Those are the levels meant to help you adjust to the speed of play at the top, and Dalton Pompey barely got to unpack his bags before moving along to the next step.

That shouldn’t be difficult for Pompey. We’re just 12 games into the season and Pompey has shown an ability to persevere and grow. He started his Double-A career going 5 for 40 (.125) in his first 12 games before turning that into a 28 for 72 (.389) stretch over his last 19 contests for the Fisher Cats. Pompey then went on to collect 19 hits in 59 at-bats for Triple-A Buffalo before getting the promotion. Oh, and did I mention he was a minor league Gold Glove winner in 2013?

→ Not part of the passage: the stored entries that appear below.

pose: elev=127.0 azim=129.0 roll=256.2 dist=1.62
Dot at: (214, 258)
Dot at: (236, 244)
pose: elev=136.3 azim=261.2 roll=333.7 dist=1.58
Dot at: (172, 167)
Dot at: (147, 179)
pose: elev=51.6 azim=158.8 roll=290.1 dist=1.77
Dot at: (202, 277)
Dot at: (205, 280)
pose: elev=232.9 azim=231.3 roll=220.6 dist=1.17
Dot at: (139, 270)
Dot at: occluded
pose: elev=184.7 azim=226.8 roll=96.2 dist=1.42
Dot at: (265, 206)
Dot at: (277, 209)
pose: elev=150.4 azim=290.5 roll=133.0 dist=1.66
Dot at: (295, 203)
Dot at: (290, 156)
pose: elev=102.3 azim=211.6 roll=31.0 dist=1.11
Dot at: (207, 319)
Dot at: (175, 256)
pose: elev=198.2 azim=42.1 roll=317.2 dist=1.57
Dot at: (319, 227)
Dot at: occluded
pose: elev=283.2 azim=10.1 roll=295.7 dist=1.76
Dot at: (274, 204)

Granted, Double-A is a LOT different than the Major Leagues are, but this shows the ability of the young man to put struggles behind him and come out the on the other side in better shape. The point here being that Dalton Pompey is going to figure it out and he’s going to be a very, very good Major League player once he settles into the speed of play and starts to turn things around. That may require a bit of a change of mindset for the rookie, but it is one he knows he’s going to make.

"“My whole life, I’ve played aggressively and for some reason I haven’t been as aggressive as I can be these past 10 games. I need to take a situation like this and go back to being the player I was.”"

Mark my words, Dalton Pompey will come out of this stronger than he went in. And he will more than earn his keep as the starting center fielder for the Toronto Blue Jays, both this year and for many years to come.